In certain circumstances however the high current draw associated with excessive decoupling during initial start-up should be avoided. An example is when you use a switching converter to step a voltage up/down. If the converter has built in over current protection (and no slow start feature), the short-circuit caused by the uncharged caps will cause the converter to stagger (starting up, over current and starting up again), and never fully reach its target voltage. However, since you're running directly from a battery this shouldn't be a problem, since a battery can be driven way above it's rated current capacity (for short periods).

Another thing to also remember is that since there exists a large energy store across your power rails (the capacitors), the system might take a while to discharge (after being powered off). In other words, your Pi will probably run for another 30 seconds (depending on how much capacitance you add) or so after you disconnect your main battery.

Finally, always try to add capacitors that's rated at at least twice your operating voltage (for instance, if you have 6V batteries try to get 16V caps). Motors that reverses their direction very quickly may induce sufficiently large voltage spikes back into your system, and cause your caps to explode (hopefully your motor driver has sufficient clamping diodes).
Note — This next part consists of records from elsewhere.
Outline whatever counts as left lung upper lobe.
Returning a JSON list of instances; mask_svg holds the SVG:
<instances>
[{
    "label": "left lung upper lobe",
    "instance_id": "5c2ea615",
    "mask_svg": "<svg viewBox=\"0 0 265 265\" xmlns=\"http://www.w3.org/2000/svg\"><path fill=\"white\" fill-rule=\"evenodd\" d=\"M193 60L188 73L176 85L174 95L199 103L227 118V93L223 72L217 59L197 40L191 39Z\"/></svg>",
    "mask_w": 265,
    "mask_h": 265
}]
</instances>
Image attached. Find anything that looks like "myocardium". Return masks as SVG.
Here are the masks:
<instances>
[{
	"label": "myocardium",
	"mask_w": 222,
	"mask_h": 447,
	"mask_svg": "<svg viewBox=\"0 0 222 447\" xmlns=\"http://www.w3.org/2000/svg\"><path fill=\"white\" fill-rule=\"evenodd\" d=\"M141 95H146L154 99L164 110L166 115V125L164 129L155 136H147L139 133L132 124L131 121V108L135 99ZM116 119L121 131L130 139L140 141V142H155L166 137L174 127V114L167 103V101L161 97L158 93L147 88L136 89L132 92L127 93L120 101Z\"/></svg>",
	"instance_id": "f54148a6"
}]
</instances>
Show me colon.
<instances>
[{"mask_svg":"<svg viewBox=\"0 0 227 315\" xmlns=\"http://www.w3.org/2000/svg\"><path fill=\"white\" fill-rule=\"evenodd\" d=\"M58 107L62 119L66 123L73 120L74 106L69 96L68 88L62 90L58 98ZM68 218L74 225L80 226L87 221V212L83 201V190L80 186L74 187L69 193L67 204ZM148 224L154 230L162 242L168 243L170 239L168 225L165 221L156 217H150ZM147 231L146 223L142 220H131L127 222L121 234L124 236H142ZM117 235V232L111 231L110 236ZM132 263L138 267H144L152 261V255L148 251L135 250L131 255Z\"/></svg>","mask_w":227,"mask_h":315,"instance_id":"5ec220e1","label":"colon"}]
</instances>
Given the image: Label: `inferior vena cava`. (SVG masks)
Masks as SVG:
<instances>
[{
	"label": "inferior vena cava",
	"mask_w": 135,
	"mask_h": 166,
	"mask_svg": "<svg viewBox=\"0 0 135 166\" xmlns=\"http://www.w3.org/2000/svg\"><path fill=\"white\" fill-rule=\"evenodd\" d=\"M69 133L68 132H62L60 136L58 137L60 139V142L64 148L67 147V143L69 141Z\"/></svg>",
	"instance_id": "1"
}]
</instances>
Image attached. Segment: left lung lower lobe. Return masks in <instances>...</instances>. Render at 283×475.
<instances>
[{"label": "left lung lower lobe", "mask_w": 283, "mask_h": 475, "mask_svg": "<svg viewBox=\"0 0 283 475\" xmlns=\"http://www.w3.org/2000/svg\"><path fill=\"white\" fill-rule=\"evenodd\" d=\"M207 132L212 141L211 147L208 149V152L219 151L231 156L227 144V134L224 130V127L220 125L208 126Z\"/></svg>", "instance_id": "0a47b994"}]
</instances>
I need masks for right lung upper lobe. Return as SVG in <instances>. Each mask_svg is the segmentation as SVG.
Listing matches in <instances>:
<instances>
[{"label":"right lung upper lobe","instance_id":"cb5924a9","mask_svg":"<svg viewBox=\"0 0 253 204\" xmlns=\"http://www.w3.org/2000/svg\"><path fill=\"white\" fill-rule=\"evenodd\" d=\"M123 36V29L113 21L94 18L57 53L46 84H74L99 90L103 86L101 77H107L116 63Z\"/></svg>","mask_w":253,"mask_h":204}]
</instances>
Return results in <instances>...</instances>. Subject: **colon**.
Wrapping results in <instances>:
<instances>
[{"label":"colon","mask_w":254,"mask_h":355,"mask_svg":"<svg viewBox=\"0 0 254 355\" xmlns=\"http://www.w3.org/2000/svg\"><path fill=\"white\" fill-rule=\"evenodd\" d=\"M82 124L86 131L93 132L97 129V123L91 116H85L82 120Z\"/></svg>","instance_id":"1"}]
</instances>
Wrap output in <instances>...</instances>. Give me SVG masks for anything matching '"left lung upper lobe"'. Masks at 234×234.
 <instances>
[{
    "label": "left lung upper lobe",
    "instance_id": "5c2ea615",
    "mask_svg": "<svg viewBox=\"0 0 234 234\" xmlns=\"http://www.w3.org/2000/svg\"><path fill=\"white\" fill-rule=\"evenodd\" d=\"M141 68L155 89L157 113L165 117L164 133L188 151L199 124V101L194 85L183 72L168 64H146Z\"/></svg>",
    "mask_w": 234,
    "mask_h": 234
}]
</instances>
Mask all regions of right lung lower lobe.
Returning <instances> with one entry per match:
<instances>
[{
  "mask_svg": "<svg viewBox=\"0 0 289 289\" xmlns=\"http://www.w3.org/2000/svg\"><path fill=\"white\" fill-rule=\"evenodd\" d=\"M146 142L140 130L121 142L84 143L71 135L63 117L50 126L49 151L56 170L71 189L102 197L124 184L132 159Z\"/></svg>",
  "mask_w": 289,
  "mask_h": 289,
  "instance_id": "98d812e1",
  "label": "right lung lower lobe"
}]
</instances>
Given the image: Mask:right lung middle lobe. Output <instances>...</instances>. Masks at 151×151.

I would say a single 1000 uF electrolytic cap would be more than enough decoupling. If your Pi continues to brown-out, I guess the more appropriate cause would be your batteries not being able to supply the required current. Remember, the reason you Pi is restarting (or browning out) is due to the supply voltage dipping because the batteries are unable to supply the current the motors require. Adding capacitors will help with surges in currents (such as motors accelerating), but obviously won't solve long term high current draw.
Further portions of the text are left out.